Literarisches Wirken im Hintergrund
Den Preis der Philosophisch-Historischen Fakultät, gestiftet durch die L. & Th. La Roche Stiftung, erhält Dr. Ines Barner für ihre Dissertation in den Medienwissenschaften. Darin untersucht sie die oft unscheinbare aber wirkmächtige Rolle der Lektorin oder des Lektors im literarischen Schaffensprozess. Dabei spannt sie anhand von Fallstudien der Autoren Robert Walser, Rainer Maria Rilke, Peter Handke und Marcel Beyer sowie ihrer jeweiligen Lektoren den Bogen von der klassischen Moderne bis zur Gegenwartsliteratur.
Die Philosophisch-Naturwissenschaftliche Fakultät vergibt zwei Auszeichnungen, gestiftet von der Adobe Research (Schweiz) AG, an Dr. Lucas Thiel und an Dr. Lisa Karina Traunmüller. Thiel erhält den Preis für seine Dissertation in Physik. Im Rahmen seiner Arbeit konnte Thiel erstmals ein sogenanntes Raster-NV-Magnetometer (NV für «nitrogen vacancy») aufbauen, ein neues Instrument, das durch die Möglichkeit hochauflösender Messungen ein ganzes Universum von neuen magnetischen, supraleitenden und halbleitenden Materialien erschliesst.
Traunmüller erhält die Auszeichnung für ihre Dissertation in Neurobiologie, in der sie bahnbrechende Befunde darüber liefert, wie die funktionelle Vielfalt von Neuronen und Synapsen im Säugetiergehirn entsteht.
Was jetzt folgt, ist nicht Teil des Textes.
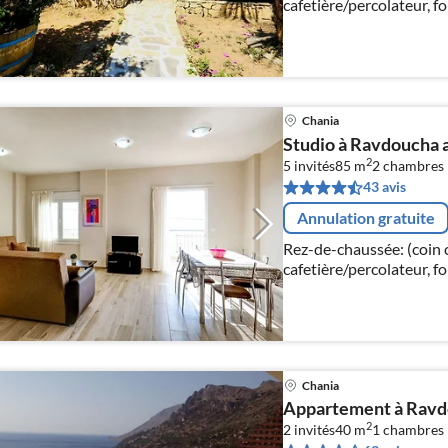
cafetière/percolateur, fo
salon(table, coin salon)
Chania
Studio à Ravdoucha 
2
5 invités
85 m
2
chambres
43 avis
Annulation gratuite
Rez-de-chaussée: (coin 
cafetière/percolateur, fo
salon(Canapé-lit simple,
chambre(lit double)
Chania
Appartement à Ravd
2
2 invités
40 m
1
chambres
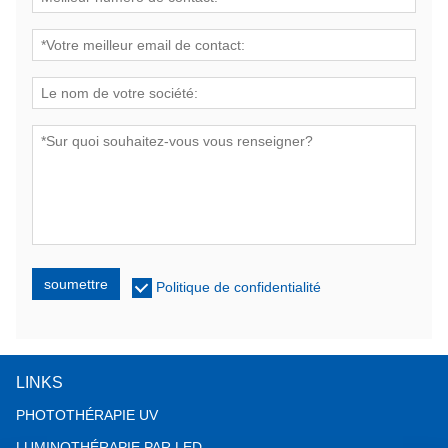
soumettre
Politique de confidentialité
LINKS
PHOTOTHÉRAPIE UV
LUMINOTHÉRAPIE PAR LED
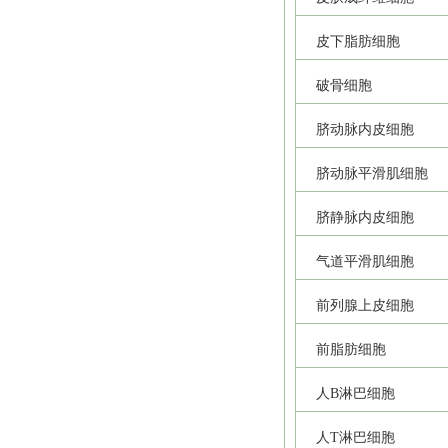
皮下脂肪细胞
破骨细胞
脐动脉内皮细胞
脐动脉平滑肌细胞
脐静脉内皮细胞
气道平滑肌细胞
前列腺上皮细胞
前脂肪细胞
人B淋巴细胞
人T淋巴细胞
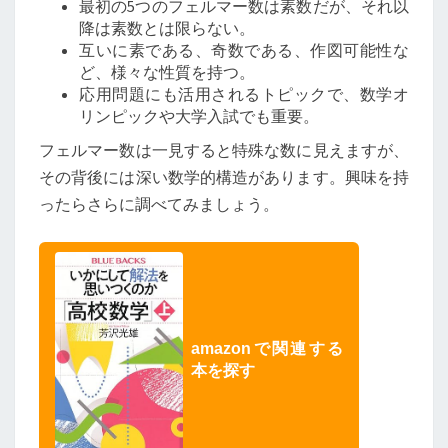
最初の5つのフェルマー数は素数だが、それ以
降は素数とは限らない。
互いに素である、奇数である、作図可能性な
ど、様々な性質を持つ。
応用問題にも活用されるトピックで、数学オ
リンピックや大学入試でも重要。
フェルマー数は一見すると特殊な数に見えますが、
その背後には深い数学的構造があります。興味を持
ったらさらに調べてみましょう。
amazonで関連する
本を探す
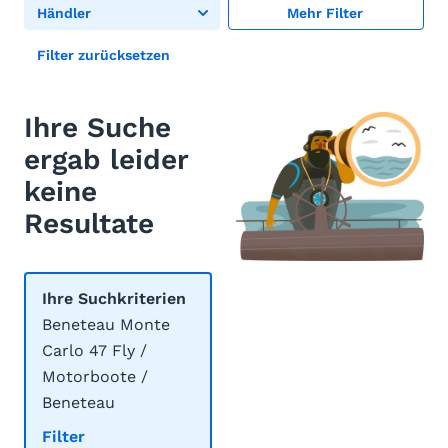
Händler
Mehr Filter
Filter zurücksetzen
Ihre Suche
ergab leider
keine
Resultate
Ihre Suchkriterien
Beneteau Monte
Carlo 47 Fly /
Motorboote /
Beneteau
Filter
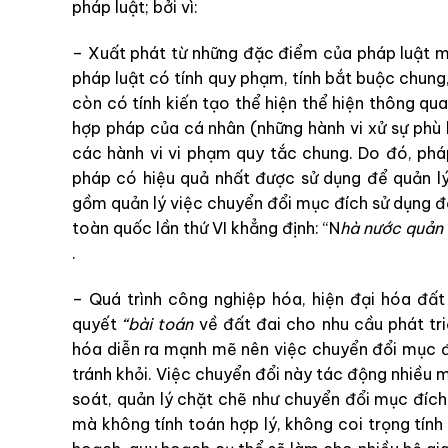
pháp luật; bởi vì:
– Xuất phát từ những đặc điểm của pháp luật m
pháp luật có tính quy phạm, tính bắt buộc chung,
còn có tính kiến tạo thể hiện thể hiện thông qua
hợp pháp của cá nhân (những hành vi xử sự phù h
các hành vi vi phạm quy tắc chung. Do đó, pháp
pháp có hiệu quả nhất được sử dụng để quản lý 
gồm quản lý việc chuyển đổi mục đích sử dụng đ
toàn quốc lần thứ VI khẳng định: “N
hà nước quản 
.
– Quá trình công nghiệp hóa, hiện đại hóa đất
quyết
“bài toán
về đất đai cho nhu cầu phát triể
hóa diễn ra mạnh mẽ nên việc chuyển đổi mục đ
tránh khỏi. Việc chuyển đổi này tác động nhiều m
soát, quản lý chặt chẽ như chuyển đổi mục đíc
mà không tính toán hợp lý, không coi trọng tính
Ihr Fokus lag dabei auf der Verarbeitung von RNA-Molekülen (Spleissen genannt), wodurch verschiedene Varianten dieser «Arbeitsabschriften» des Erbguts als Anleitung für den Bau von Proteinen entstehen. Hochselektive Spleiss-Programme stellen demnach die Weichen für spezifische synaptische Funktionen im Säugergehirn.
Staatliche Massnahmen und ihre individuelle Wirkung
Der Preis der Wirtschaftswissenschaftlichen Fakultät, gestiftet durch die Stiftung Basler Kantonalbank zur Förderung von Forschung und Unterricht der Wirtschaftswissenschaften an der Universität Basel, geht an Dr. Dragan Filimonovic. Damit würdigt die Fakultät seine Dissertation über kausale Zusammenhänge zwischen staatlichen Massnahmen und individuellem Verhalten. Ins Zentrum rückte er dabei die drei Bereiche Konsumverhalten, das Arbeitskräfteangebot, sowie die Durchsetzung von Regeln und Gesetzen.
Die Fakultät für Psychologie ehrt Jenna Wünsche mit dem Steven-Karger-Preis, gestiftet durch den Karger Verlag für Medizin und Naturwissenschaften. Wünsche erhält die Auszeichnung für eine Publikation im Fachblatt «Journal of Personality and Social Psychology».
In dieser Analyse einer Langzeitstudie untersuchte sie die Veränderung der Lebenszufriedenheit von Menschen in langjährigen Partnerschaften, fokussierte aber insbesondere auf Paare, bei denen der oder die eine während des Studienzeitraums verstarb. Sie konnte dabei zeigen, wie der bevorstehende Tod eines Partners verschiedentlich Effekte auf den Verlauf der Lebenszufriedenheit beider Partner haben kann.
Nicht vergeben wurden dieses Jahr die Ehrendoktorate der Fakultäten, der Sportpreis der Universität Basel, der Alumni-Preis sowie der Schwizerhüsli-Preis.